TEXT PROVIDED: Begin
Movements that had been building along the primary fault lines of the 1960s—the Vietnam War, the Cold War, civil rights, human rights, youth culture—exploded with force in 1968. The aftershocks registered both in America and abroad for decades afterward.

Legend:

Civil rights

Gender equality

Vietnam War

Student movements

January 15

January 15
AP

At age 87, Jeannette Rankin, who as a congresswoman from Montana voted against U.S. participation in both world wars, leads some 5,000 women on a march in Washington, D.C. to protest the Vietnam War. The event highlights generational, political and class differences among the marchers but gives the growing women’s movement a motto: “Sisterhood Is Powerful.”

January 20

Game of the Century! Top-ranked UCLA, led by the future Kareem Abdul-Jabbar, faces second-ranked University of Houston, led by Elvin Hayes, at the Astrodome. Houston snaps UCLA’s 47-game winning streak, 71-69, in the first NCAA basketball game to be nationally televised in prime time—the granddaddy of March Madness.

January 20
Matthew Twombly

January 22

Rowan & Martin’s Laugh-In” debuts as an NBC-TV series and, over six seasons, sets a standard for sketch comedy unmatched until NBC’s “Saturday Night Live” launches in 1975.

January 23

North Korea seizes the USS Pueblo, claiming the surveillance ship strayed into its waters. One U.S. crewman is killed and 82 others are imprisoned; an 11-month standoff with the United States follows.

January 30

January 30
AP

North Vietnamese communists launch the Tet Offensive. The assault contradicts the Johnson administration’s claims that the communist forces are weak and the U.S.-backed south is winning the war.

February 1

February 1
Getty Images

Memphis sanitation workers Echol Cole and Robert Walker are crushed to death by a malfunctioning garbage truck. Their deaths lead to a strike that becomes a civil rights movement.

February 7

After a battle for the Vietnamese village of Ben Tre, an American officer tells Associated Press reporter Peter Arnett, "It became necessary to destroy the town in order to save it."

The quotation, printed in newspapers nationwide, becomes a catchphrase for opponents of the Vietnam War.
TEXT PROVIDED: End
INFORMATION PROVIDED: Begin
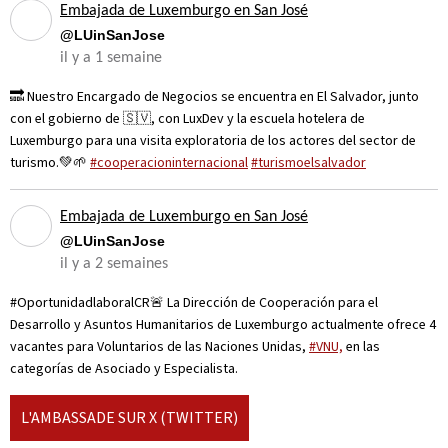
Embajada de Luxemburgo en San José
@LUinSanJose
il y a 1 semaine
🔜 Nuestro Encargado de Negocios se encuentra en El Salvador, junto
con el gobierno de 🇸🇻, con LuxDev y la escuela hotelera de
Luxemburgo para una visita exploratoria de los actores del sector de
turismo.💚🌱
#cooperacioninternacional
#turismoelsalvador
Embajada de Luxemburgo en San José
@LUinSanJose
il y a 2 semaines
#OportunidadlaboralCR🚨 La Dirección de Cooperación para el
Desarrollo y Asuntos Humanitarios de Luxemburgo actualmente ofrece 4
vacantes para Voluntarios de las Naciones Unidas,
#VNU,
en las
categorías de Asociado y Especialista.
L'AMBASSADE SUR X (TWITTER)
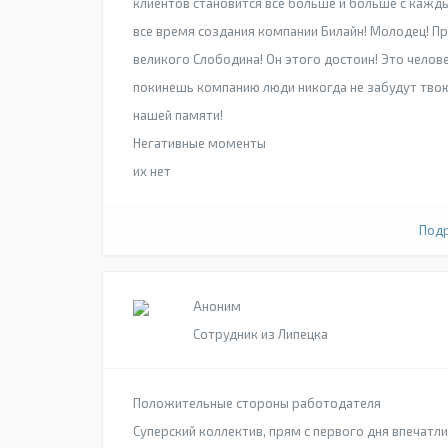
клиентов становится все больше и больше с кажды
все время создания компании Билайн! Молодец! 
великого Слободина! Он этого достоин! Это челове
покинешь компанию люди никогда не забудут твою 
нашей памяти!
Негативные моменты
их нет
Подр
Аноним
Сотрудник из Липецка
Положительные стороны работодателя
Суперский коллектив, прям с первого дня впечатли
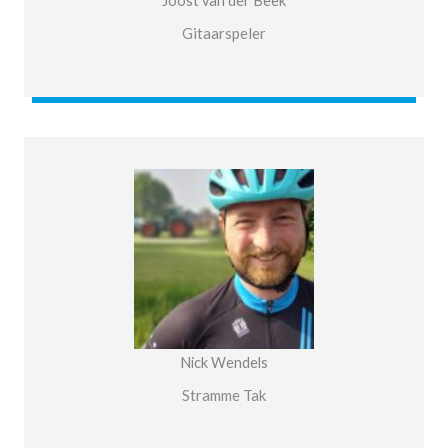
Joost van der Beek
Gitaarspeler
Nick Wendels
Stramme Tak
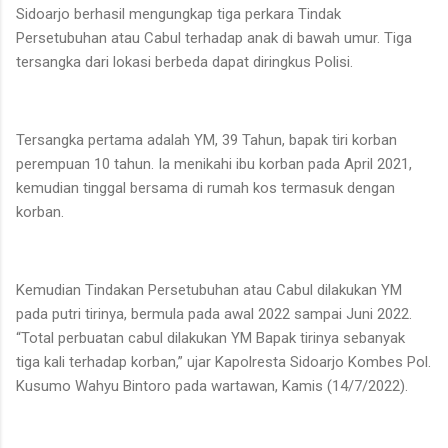
Sidoarjo berhasil mengungkap tiga perkara Tindak
Persetubuhan atau Cabul terhadap anak di bawah umur. Tiga
tersangka dari lokasi berbeda dapat diringkus Polisi.
Tersangka pertama adalah YM, 39 Tahun, bapak tiri korban
perempuan 10 tahun. Ia menikahi ibu korban pada April 2021,
kemudian tinggal bersama di rumah kos termasuk dengan
korban.
Kemudian Tindakan Persetubuhan atau Cabul dilakukan YM
pada putri tirinya, bermula pada awal 2022 sampai Juni 2022.
“Total perbuatan cabul dilakukan YM Bapak tirinya sebanyak
tiga kali terhadap korban,” ujar Kapolresta Sidoarjo Kombes Pol.
Kusumo Wahyu Bintoro pada wartawan, Kamis (14/7/2022).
INFORMATION PROVIDED: End
#### TASK A:
In the 1968 timeline, by what score did Houston beat UCLA in the Astrodome game?
#### TASK B:
Retype the 1968 timeline from "Game of the" down to "United States follows.".
#### TASK C:
List every category named in the legend of the 1968 timeline.

#### WRITTEN SOLUTION A:
71-69

#### WRITTEN SOLUTION B:
Game of the Century! Top-ranked UCLA, led by the future Kareem Abdul-Jabbar, faces second-ranked University of Houston, led by Elvin Hayes, at the Astrodome. Houston snaps UCLA’s 47-game winning streak, 71-69, in the first NCAA basketball game to be nationally televised in prime time—the granddaddy of March Madness.

January 20
Matthew Twombly

January 22

Rowan & Martin’s Laugh-In” debuts as an NBC-TV series and, over six seasons, sets a standard for sketch comedy unmatched until NBC’s “Saturday Night Live” launches in 1975.

January 23

North Korea seizes the USS Pueblo, claiming the surveillance ship strayed into its waters. One U.S. crewman is killed and 82 others are imprisoned; an 11-month standoff with the United States follows.

#### WRITTEN SOLUTION C:
Civil rights
Gender equality
Vietnam War
Student movements